= Silver machine =

Type of mathematical object

In set theory, Silver machines are devices used for bypassing the use of fine structure in proofs of statements holding in L. They were invented by set theorist Jack Silver as a means of proving global square holds in the constructible universe.

==Preliminaries==
An ordinal $\alpha$ is *definable from a class of ordinals X if and only if there is a formula $\phi(\mu_0,\mu_1, \ldots ,\mu_n)$ and ordinals $\beta_1, \ldots , \beta_n,\gamma \in X$ such that $\alpha$ is the unique ordinal for which $\models_{L_\gamma} \phi(\alpha^\circ,\beta_1^\circ, \ldots , \beta^\circ_n)$ where for all $\alpha$ we define $\alpha^\circ$ to be the name for $\alpha$ within $L_\gamma$.

A structure $\langle X, < , (h_i)_{i<\omega} \rangle$ is eligible if and only if:

1. $X \subseteq On$.
2. < is the ordering on On restricted to X.
3. $\forall i, h_i$ is a partial function from $X^{k(i)}$ to X, for some integer k(i).

If $N=\langle X, < , (h_i)_{i<\omega} \rangle$ is an eligible structure then $N_\lambda$ is defined to be as before but with all occurrences of X replaced with $X \cap \lambda$.

Let $N^1, N^2$ be two eligible structures which have the same function k. Then we say $N^1 \triangleleft N^2$ if $\forall i \in \omega$ and $\forall x_1, \ldots , x_{k(i)} \in X^1$ we have:

$h_i^1(x_1, \ldots , x_{k(i)}) \cong h_i^2(x_1, \ldots , x_{k(i)})$

==Silver machine==
A Silver machine is an eligible structure of the form $M=\langle On, < , (h_i)_{i<\omega} \rangle$ which satisfies the following conditions:

Condensation principle. If $N \triangleleft M_\lambda$ then there is an $\alpha$ such that $N \cong M_\alpha$.

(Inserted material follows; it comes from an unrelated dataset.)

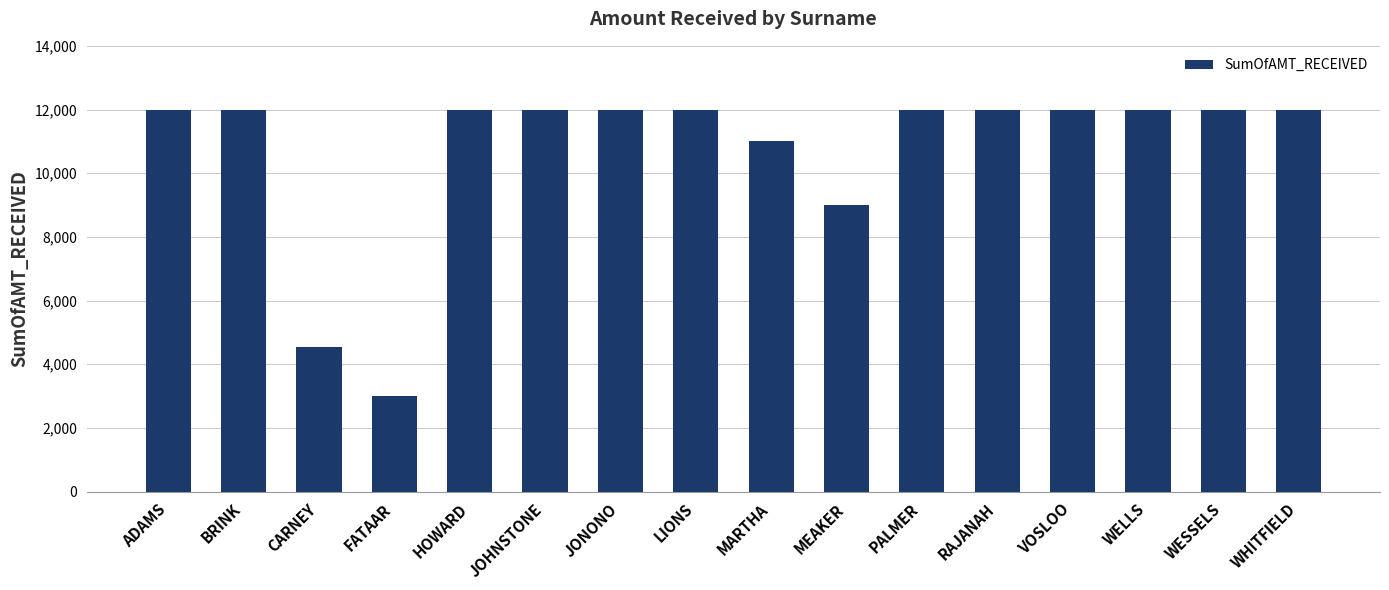

The value at PALMER is 20766. True or false?

False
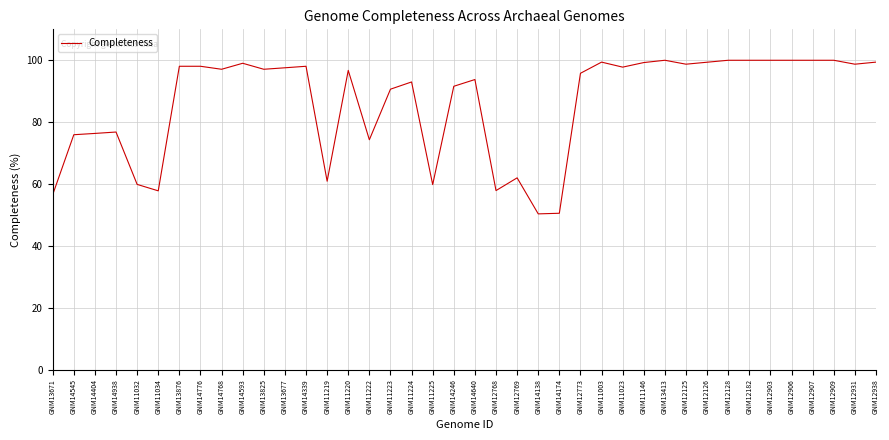

Does the chart have visible grid lines?

Yes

Finiteness principle. For each $\lambda$ there is a finite set $H \subseteq \lambda$ such that for any set $A \subseteq \lambda +1$ we have

 $M_{\lambda+1}[A] \subseteq M_\lambda[(A \cap \lambda) \cup H] \cup \{\lambda\}$

Skolem property. If $\alpha$ is *definable from the set $X \subseteq On$, then $\alpha \in M[X]$; moreover there is an ordinal $\lambda < [sup(X) \cup \alpha]^+$, uniformly $\Sigma_1$ definable from $X \cup \{\alpha\}$, such that $\alpha \in M_\lambda[X]$.